● TASK PROMPT
Images embedded in the records are excluded; print everything else exactly as given.
+--
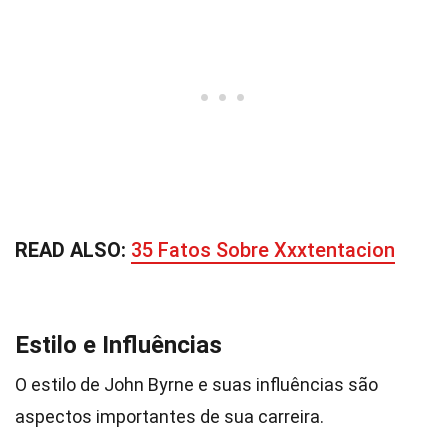
READ ALSO:
35 Fatos Sobre Xxxtentacion
Estilo e Influências
O estilo de John Byrne e suas influências são
aspectos importantes de sua carreira.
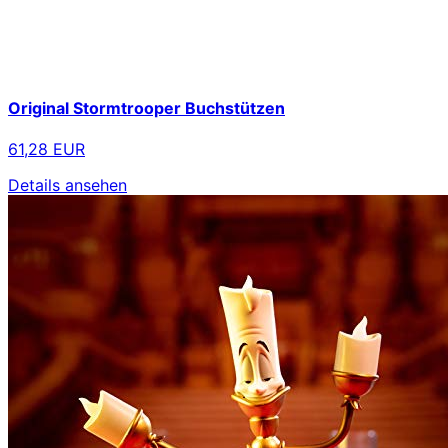
Original Stormtrooper Buchstützen
61,28 EUR
Details ansehen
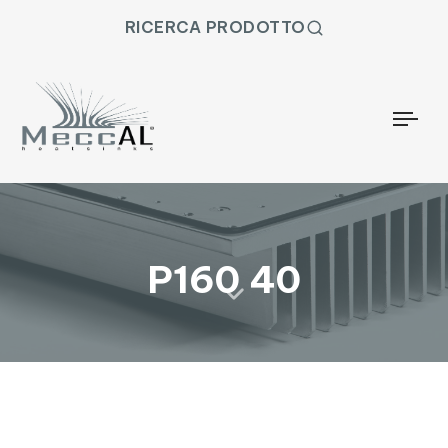
RICERCA PRODOTTO
Togg
P160 40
+--
● ANSWER TO THIS TASK
READ ALSO:
35 Fatos Sobre Xxxtentacion
Estilo e Influências
O estilo de John Byrne e suas influências são
aspectos importantes de sua carreira.
Original Stormtrooper Buchstützen
61,28 EUR
Details ansehen
RICERCA PRODOTTO
Togg
P160 40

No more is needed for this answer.